欧米では、膵臓がんリスクと関連する遺伝子を探索する大規模な全ゲノム関連解析研究が共同研究ベースで実施されているが、アジアにおいては十分な検討が行われていない。そこで、愛知医科大学、名古屋大学、愛知県がんセンターの3者で設立した日本膵臓がん研究コンソーシアム(Japan Pancreatic Cancer Research(JaPAN)consortium)が主体となり、東京大学、理化学研究所、国立がん研究センター、名古屋大学、東北大学、岩手医科大学、京都大学、大阪大学、米国イェール大学、南カリフォルニア大学等の研究機関と共同で、膵臓がん患者約4,000人と非がんの約41,500人を対象に全ゲノム関連解析研究を実施した。
関連が示されたのは「GP2遺伝子多型rs78193826」、東アジア人にはあるが西洋人にはほとんどないことも判明
その結果、16番染色体短腕に位置する「GP2」(glycoprotein2)に存在する遺伝子多型rs78193826が、膵臓がんリスクと関連することが世界で初めて明らかになった。
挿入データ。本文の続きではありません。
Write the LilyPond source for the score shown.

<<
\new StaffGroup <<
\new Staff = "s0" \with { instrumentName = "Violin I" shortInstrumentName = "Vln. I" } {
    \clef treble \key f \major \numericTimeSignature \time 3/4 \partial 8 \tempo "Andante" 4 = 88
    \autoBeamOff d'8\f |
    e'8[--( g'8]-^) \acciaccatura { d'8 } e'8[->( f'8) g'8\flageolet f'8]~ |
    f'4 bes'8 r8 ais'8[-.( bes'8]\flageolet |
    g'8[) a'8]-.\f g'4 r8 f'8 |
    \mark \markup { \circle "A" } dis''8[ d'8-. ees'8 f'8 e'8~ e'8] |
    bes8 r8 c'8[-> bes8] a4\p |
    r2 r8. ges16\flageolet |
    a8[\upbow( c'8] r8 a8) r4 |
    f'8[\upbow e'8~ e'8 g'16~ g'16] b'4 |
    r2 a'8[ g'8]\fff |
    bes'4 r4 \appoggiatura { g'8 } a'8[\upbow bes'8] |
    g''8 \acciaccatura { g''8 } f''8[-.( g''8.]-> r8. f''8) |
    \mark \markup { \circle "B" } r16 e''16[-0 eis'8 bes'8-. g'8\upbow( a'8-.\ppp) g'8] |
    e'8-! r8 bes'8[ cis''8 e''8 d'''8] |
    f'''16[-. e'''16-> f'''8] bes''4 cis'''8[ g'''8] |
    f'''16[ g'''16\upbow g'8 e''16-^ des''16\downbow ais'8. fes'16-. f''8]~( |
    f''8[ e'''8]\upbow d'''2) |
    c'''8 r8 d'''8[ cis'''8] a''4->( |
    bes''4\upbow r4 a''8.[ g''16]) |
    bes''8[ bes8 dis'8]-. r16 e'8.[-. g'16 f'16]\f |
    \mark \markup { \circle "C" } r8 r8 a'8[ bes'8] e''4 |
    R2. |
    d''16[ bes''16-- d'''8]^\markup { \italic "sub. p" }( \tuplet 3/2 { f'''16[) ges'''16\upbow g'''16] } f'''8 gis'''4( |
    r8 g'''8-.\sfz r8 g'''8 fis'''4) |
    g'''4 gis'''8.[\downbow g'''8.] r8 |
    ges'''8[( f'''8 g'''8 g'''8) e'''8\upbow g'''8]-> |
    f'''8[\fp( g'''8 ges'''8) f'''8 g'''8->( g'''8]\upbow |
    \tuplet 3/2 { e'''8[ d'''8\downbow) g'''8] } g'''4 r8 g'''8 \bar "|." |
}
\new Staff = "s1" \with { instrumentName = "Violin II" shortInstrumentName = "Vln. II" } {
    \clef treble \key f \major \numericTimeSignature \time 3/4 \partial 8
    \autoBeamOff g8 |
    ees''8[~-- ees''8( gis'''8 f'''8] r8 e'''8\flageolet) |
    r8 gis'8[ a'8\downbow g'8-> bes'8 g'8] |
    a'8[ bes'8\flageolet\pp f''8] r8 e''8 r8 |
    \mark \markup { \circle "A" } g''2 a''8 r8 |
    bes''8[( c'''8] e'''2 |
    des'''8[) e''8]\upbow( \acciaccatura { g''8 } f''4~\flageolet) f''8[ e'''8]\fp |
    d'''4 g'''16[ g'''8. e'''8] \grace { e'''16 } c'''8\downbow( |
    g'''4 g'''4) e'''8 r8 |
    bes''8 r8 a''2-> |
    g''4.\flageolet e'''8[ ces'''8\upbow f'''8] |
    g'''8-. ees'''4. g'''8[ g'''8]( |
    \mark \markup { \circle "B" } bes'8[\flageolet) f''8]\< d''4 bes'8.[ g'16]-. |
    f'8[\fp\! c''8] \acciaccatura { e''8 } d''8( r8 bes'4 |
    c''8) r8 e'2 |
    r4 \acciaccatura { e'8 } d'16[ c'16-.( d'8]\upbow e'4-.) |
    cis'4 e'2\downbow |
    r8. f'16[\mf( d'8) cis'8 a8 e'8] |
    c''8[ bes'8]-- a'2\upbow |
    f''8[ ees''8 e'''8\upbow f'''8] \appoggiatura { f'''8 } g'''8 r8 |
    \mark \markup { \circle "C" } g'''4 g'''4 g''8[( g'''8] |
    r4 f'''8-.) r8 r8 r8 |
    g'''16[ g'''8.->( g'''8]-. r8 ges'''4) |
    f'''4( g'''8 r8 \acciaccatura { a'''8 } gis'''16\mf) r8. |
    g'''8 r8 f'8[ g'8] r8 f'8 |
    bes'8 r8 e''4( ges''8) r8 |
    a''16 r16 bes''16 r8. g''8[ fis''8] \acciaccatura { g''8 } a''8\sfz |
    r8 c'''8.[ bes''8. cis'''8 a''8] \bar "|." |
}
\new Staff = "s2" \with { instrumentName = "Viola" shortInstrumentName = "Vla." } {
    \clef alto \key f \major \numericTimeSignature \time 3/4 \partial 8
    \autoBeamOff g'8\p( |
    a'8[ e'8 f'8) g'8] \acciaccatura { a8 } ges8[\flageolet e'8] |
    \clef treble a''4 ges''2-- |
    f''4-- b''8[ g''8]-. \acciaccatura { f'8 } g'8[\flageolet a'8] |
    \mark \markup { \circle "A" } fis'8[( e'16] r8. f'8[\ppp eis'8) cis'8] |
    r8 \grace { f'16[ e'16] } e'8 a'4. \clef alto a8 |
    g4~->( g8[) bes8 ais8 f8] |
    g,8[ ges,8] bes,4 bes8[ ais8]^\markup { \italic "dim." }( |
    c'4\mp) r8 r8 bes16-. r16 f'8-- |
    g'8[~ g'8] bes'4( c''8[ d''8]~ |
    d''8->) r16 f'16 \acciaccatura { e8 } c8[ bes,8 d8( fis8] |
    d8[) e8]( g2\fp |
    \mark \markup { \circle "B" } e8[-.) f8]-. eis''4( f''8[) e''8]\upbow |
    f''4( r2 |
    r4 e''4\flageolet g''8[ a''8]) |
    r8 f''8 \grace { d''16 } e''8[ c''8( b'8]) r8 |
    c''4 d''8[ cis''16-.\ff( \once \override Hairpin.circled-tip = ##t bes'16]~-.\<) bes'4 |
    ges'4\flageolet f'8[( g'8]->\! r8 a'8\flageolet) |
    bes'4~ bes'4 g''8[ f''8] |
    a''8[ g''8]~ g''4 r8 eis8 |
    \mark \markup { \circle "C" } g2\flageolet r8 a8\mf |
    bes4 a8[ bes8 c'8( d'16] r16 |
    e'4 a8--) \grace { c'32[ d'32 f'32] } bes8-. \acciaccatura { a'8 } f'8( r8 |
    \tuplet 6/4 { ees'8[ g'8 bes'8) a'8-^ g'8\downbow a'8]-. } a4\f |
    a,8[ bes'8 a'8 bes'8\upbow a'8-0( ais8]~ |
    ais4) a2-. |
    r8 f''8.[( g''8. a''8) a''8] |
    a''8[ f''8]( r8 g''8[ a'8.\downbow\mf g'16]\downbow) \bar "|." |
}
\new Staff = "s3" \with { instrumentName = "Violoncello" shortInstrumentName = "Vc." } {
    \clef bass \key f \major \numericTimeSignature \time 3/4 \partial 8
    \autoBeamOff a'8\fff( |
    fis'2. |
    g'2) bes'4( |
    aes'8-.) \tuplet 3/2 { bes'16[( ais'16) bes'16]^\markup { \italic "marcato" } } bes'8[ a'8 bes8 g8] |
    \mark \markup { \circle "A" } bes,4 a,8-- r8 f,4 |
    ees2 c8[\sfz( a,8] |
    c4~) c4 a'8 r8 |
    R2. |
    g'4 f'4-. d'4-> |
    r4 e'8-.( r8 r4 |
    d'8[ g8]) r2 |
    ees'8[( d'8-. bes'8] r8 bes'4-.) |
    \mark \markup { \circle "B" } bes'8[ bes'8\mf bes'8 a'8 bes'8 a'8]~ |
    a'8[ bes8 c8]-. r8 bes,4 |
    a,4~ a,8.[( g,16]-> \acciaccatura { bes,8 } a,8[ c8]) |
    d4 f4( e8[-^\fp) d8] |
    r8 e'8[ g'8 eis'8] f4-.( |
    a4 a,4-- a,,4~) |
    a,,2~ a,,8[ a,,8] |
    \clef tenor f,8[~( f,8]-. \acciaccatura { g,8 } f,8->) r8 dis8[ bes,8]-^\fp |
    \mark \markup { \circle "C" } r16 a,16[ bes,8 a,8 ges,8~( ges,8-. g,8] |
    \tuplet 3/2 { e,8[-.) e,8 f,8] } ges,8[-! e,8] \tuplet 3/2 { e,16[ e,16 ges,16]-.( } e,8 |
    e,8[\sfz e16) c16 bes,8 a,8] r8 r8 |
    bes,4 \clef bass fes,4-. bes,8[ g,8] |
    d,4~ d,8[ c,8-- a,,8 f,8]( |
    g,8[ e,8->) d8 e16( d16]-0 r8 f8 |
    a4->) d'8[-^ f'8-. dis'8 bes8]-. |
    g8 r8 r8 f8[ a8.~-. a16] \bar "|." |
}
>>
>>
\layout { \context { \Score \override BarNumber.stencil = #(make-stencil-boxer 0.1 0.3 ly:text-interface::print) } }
この遺伝子多型は、塩基配列がCからTに置き換わることで、アミノ酸配列が異なるGP2タンパク質ができる結果、GP2タンパク質の働きが変化することで、膵臓がんリスクが上昇する可能性が考えられる。また、興味深いことに、この遺伝子多型は日本人を含む東アジア人では認められるが、西洋人ではほとんど存在せず、東アジアにおける膵臓がんリスクと関連することが示唆された。
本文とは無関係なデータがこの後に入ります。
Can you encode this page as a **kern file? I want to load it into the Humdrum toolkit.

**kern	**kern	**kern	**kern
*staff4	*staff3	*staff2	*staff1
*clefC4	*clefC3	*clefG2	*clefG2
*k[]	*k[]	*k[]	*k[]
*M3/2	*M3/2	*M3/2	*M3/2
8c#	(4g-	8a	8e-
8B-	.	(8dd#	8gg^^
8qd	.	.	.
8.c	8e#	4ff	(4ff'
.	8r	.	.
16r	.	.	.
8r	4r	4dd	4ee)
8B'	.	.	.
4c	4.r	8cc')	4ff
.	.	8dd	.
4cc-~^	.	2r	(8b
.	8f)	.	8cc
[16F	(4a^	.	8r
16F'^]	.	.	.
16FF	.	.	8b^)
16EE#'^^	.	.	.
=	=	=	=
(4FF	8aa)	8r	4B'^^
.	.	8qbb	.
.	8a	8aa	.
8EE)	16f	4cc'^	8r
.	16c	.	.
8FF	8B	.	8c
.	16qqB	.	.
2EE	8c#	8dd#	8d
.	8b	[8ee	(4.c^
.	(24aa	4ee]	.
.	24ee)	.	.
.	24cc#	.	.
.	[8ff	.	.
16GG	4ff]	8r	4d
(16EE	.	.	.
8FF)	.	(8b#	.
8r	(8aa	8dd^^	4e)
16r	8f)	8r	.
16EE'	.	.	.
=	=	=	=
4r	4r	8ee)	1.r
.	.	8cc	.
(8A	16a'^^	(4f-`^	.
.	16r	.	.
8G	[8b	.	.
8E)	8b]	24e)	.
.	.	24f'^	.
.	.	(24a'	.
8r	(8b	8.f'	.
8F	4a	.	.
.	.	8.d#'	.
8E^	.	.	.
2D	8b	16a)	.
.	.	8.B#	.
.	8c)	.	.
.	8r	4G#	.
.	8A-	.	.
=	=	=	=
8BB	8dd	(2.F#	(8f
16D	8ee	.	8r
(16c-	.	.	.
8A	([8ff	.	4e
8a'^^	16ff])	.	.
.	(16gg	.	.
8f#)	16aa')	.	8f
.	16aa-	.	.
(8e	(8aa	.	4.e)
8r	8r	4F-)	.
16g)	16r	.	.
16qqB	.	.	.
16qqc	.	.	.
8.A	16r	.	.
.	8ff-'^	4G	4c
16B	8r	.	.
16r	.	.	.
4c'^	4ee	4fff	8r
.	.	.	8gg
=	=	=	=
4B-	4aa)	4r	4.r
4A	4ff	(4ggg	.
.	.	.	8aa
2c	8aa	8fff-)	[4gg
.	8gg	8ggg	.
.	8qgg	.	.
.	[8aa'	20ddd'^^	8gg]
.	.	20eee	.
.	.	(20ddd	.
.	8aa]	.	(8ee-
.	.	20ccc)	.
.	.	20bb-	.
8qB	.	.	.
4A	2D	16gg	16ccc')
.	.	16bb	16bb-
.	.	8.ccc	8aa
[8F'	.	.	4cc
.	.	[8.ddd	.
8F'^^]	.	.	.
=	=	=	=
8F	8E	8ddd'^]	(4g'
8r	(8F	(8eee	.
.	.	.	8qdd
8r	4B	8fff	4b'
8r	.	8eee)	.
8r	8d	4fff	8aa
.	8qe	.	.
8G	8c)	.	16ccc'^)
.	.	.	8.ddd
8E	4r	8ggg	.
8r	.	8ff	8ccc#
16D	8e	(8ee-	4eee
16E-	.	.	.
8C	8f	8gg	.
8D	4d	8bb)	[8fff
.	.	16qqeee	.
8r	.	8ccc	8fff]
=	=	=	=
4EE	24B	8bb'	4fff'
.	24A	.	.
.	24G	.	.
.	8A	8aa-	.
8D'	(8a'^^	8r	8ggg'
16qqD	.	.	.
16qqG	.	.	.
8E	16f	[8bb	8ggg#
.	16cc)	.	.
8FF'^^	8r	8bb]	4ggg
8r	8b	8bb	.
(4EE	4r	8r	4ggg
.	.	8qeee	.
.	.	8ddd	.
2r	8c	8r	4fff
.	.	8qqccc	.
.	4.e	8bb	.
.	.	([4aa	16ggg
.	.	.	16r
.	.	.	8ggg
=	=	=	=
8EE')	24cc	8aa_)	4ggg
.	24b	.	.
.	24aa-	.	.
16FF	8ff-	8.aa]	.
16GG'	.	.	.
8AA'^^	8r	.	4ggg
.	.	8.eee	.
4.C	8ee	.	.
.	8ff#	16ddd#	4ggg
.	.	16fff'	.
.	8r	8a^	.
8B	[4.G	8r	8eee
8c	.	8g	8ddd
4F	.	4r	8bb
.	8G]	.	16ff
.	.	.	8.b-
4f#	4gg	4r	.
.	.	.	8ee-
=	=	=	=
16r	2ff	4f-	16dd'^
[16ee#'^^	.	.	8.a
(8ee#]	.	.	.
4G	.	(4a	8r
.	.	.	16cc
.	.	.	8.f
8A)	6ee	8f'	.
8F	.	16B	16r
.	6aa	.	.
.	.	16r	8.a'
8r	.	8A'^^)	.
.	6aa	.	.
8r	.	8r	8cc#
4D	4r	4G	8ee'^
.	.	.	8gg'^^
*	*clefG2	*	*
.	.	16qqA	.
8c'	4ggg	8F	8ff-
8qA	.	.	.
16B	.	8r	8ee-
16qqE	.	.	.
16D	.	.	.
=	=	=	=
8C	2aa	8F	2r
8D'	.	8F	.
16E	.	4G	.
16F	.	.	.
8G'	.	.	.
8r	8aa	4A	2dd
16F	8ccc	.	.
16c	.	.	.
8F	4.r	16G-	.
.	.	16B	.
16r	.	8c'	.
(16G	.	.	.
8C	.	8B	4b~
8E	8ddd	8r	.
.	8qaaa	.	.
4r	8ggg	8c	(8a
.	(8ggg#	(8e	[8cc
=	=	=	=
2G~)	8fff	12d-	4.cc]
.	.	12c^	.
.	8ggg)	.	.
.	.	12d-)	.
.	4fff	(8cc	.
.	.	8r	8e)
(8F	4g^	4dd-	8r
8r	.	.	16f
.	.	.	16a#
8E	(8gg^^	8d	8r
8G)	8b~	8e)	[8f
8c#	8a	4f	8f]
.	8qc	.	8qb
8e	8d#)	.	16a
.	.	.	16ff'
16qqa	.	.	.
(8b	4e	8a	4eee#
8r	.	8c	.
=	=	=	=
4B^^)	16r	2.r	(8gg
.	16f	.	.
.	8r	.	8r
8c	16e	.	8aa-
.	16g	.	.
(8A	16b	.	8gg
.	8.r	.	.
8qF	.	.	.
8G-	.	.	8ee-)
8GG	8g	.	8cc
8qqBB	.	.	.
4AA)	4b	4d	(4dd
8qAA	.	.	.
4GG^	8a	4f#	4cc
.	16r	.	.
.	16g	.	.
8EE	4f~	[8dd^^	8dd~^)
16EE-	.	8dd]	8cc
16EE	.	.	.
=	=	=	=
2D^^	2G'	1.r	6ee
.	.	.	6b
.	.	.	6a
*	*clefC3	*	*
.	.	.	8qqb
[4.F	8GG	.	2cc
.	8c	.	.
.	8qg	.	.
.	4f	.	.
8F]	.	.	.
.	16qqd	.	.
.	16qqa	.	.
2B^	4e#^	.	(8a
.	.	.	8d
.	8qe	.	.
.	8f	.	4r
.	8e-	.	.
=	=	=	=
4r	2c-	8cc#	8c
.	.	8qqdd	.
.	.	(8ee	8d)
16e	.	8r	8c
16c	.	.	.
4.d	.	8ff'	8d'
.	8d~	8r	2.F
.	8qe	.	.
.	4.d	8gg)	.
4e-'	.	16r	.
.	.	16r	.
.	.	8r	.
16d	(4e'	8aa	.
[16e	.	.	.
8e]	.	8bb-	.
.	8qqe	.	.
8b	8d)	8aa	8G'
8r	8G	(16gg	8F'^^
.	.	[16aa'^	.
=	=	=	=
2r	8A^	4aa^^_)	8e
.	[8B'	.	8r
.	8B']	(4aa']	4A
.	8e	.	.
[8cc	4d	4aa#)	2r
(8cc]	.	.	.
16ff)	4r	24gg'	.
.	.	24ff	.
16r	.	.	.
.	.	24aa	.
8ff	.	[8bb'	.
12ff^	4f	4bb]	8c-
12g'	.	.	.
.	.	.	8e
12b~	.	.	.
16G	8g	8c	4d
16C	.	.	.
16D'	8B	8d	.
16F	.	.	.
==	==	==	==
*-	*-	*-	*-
さらに、同センター研究所がん標的治療TR分野の細野祥之ユニット長らが実施した細胞株を用いた実験により、膵臓がん組織で高頻度に認められるK-ras遺伝子変異の際に発現が下がる遺伝子群が、GP2遺伝子多型を導入した場合にも同様に発現が下がることが示され、GP2遺伝子多型はK-ras遺伝子変異と同様のメカニズムで膵臓がんのなりやすさに関連している可能性が示唆された。
「研究の結果は、東アジア人における膵臓がん発がんの、これまで明らかにされていなかったメカニズムの解明と、その知見に基づく膵臓がんの予防法開発につながることが期待される」と、研究グループは述べている。